**Aufgabenliste:**
**1)** Womit meldet man sich bei dem holländischen System, das im Auszug über SBB-Billette beschrieben wird, an und ab?
**2)** Nimm den Auszug über SBB-Billette nach seinem letzten Satz wieder auf und schreib ihn weiter.

**Auszug:**
★ ★ ★ ★ ★

Ich vermute, dass Sie als preisbewusster SBB Kunde ein Sparbillett gekauft haben. Die sind etwas günstigere aber Zug bezogen.
Für «normale» Billette nur mit Easy Ride kaufen. Genial.
Wenn Sie Hilfe brauchen- nur schreiben.!
Nein, das war kein Sparbillett, sondern ein ganz normales.
Herr Stadler, warum so kompliziert? Richten Sie sich die FAIRTIQ-App auf ihrem elektronischen Begleiter ein und Sie müssen nur noch beim Start ihrer Reise dies in der App bestättigen und am Ende der Reise nicht vergessen dieses der App mitzuteilen!
FAIRTQ sucht die günstigsten Kosten für die ganze zurückgelegte Strecke!
(schaune Sie mal wer den EasyRide-Teil der SBB-App entwickelt hat ;-))
Vielleicht gilt dieser Kommentar als unerlaubte Werbung. Dann dürfen Sie ihn löschen! Ich bin einfach nur begeistert von dieser Lösung. Allerdings kenne ich aus persönlicher Erfahrung das noch viel bessere holländisch System bei welchem man mit einer Karte sich kontaktlos bei jedem Bahnhof oder Tranportmittel ein- und ausloggt und die Rechnung im Hintergrund erfolgt. Korrekturen (vergessen Ein – oder Auszuloggen) sind auch nach Tagen noch möglich.
Der alte Werbespruch gilt eben immer noch. Man muss auch heute unheimlich klug sein, um bahnfahren zu können.
Ja, man muss heute sehr klug und auch etwas begütert sein, um die öffentlichen Verkehrsmittel zu benützen.
Ich empfinde es auch als etwas ungerecht, wenn neben mir Leute mit viel günstigeren Billetten sitzen, während ich als Nicht-Handy-Besitzerin «normale» Fahrkarten kaufen muss.

★ ★ ★ ★ ★

(Extrahierte Dateneinträge)

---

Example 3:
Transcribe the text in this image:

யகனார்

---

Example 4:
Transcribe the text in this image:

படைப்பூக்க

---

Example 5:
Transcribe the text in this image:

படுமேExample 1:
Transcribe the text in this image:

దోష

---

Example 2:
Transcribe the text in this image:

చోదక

★ ★ ★ ★ ★

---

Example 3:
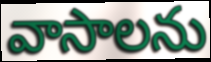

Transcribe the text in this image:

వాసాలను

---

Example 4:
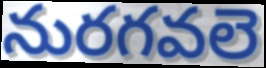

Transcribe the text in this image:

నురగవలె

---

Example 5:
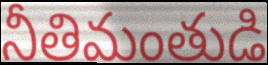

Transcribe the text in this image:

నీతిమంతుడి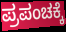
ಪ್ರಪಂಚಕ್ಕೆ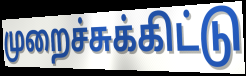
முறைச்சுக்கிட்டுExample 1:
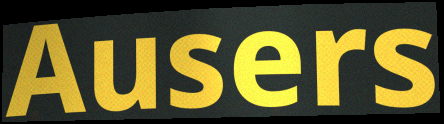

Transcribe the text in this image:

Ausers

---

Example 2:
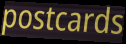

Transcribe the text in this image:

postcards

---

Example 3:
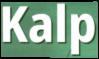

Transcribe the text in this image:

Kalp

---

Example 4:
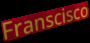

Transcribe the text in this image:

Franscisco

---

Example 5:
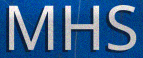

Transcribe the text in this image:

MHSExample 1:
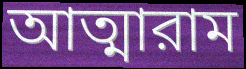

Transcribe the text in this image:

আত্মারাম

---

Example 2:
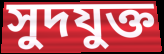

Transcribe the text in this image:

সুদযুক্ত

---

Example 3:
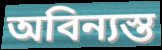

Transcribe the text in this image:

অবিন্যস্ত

★ ★ ★ ★ ★

**Antworten:**
**1)** Mit einer Karte, mit der man sich kontaktlos bei jedem Bahnhof oder Transportmittel ein- und ausloggt.

**2)**
Kürzlich wollte eine Freundin von Heerbrugg nach Zofingen fahren. Da wollte sie der elektronische Fahrplan über Buchs – Wildhaus schicken. Es braucht also nicht nur Klugheit, sondern auch geografische Kenntnisse.
Bei all diesen Erschwernissen bleibe ich öfters halt einfach zu Hause.
Auch wenn die Automaten oder Apps nicht ganz einfach sind, gibt es fast immer genügend Alternativen. So unterschiedlich sind die Preise nicht, und die nur im Internet erhältlichen Spartickets haben eben den Nachteil, dass sie nur für eine bestimmte Verbindung oder Zeit gültig sind.
Der ÖV ist bedeutend günstiger als er sein sollte, da subventioniert, wie der Privatverkehr auch. Sie können von Ihrem Wohnort in 2 Stunden für Fr. 25.- nach Zürich fahren. Das ist doch günstig.
Der Umweg über Wildhaus kommt im Beispiel nicht ohne explizites «via», oder es lag eine seltene Fehlfunktion vor. Die benötigten geographischen Kenntnisse für den ÖV sind bedeutend kleiner als diejenigen, selber zu fahren.
Aber Ihr Vergleich ist mit «zu Hause bleiben»: das ist natürlich unschlagbar. Wenn Sie doch eine Reise machen wollen, rechnen Sie genügend Zeit ein und lassen sich beraten. Leider scheint das bei der SBB nicht mehr telefonisch zu gehen, aber bei lokalen Anbietern vielleicht schon.
In dieser Hinsicht finde ich die SBB richtig kleinkariert. Wenn man ein ‹falsches› Ticket hat, ist das eigentlich der Beweis, dass man nicht tricksen wollte. Dass dann trotzdem CHF 100 fällig werden, ist eine Frechheit.
Die Benutzerfreundlichkeit lässt zu wünschen übrig. Zum Beispiel, wenn es verschiedene Verbindungen von A nach B gibt. Man muss dann Zug via C vor der Nase wegfahren lassen, weil im Ticket via D steht. Die Rückerstattung von irrtümlich gekauften Tickets ist ebenfalls mühsam bzw. nicht möglich. Easy Ride ist auch verzwickt. Vor allem muss man am Ende der Fahrt die App stoppen, sonst gibt es böse Überraschungen.
Ich glaube, die SBB haben vergessen, dass nicht alle Reisenden jeden Tag die App verwenden und z.T. schon etwas älter sind als die ‹Handy-Generation›. Ich kenne mehrere Personen, die ein Generalabo haben, weil es ihnen zu kompliziert geworden ist.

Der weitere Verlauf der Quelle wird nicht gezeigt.